**THE TASK:** The word "bénéficier" appears in some lines of the entries. Say how many, and give nothing but the number.
[Opening RECORDS PROVIDED section]
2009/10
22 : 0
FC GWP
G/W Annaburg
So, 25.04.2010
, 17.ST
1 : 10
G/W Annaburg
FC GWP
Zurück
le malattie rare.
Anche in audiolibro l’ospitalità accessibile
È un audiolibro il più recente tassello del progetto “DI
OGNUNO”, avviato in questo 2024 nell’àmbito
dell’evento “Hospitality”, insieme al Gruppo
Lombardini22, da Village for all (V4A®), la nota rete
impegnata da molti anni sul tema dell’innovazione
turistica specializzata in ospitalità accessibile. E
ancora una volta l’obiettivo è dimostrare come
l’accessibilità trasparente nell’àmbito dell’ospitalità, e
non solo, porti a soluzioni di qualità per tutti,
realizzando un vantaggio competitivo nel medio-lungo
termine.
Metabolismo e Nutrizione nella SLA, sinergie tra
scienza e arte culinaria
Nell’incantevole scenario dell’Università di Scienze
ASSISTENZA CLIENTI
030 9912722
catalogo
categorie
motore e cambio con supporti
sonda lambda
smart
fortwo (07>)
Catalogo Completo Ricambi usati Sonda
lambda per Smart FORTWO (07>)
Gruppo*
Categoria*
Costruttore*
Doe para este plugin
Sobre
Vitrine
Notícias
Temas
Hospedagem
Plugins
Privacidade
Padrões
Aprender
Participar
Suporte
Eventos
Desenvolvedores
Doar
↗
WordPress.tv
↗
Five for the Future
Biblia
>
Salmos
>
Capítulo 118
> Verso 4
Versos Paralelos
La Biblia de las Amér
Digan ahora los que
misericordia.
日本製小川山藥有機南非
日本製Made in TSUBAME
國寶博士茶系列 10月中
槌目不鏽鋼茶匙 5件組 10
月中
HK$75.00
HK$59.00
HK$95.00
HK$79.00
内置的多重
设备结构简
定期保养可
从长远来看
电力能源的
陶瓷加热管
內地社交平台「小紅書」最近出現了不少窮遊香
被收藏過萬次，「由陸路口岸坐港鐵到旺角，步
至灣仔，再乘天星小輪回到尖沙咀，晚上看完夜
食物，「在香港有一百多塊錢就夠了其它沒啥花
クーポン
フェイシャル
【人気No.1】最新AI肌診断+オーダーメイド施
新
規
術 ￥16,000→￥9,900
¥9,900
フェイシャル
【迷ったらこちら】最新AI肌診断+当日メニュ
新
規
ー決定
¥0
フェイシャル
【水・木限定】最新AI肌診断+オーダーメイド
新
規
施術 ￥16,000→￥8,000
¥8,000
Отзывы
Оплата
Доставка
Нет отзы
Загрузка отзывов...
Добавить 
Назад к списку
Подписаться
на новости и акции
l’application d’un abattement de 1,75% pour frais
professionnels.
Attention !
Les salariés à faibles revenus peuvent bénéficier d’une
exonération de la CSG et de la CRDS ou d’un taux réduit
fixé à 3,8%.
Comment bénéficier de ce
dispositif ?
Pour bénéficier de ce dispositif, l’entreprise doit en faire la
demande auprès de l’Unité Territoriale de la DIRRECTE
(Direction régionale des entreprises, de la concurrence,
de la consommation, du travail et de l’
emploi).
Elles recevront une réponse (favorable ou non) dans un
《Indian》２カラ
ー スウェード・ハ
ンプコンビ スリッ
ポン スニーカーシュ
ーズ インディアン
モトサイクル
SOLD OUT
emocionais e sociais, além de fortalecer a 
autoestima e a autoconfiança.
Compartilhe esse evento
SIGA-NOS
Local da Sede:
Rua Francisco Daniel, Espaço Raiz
[Closing RECORDS PROVIDED section]
**RESULT:** 3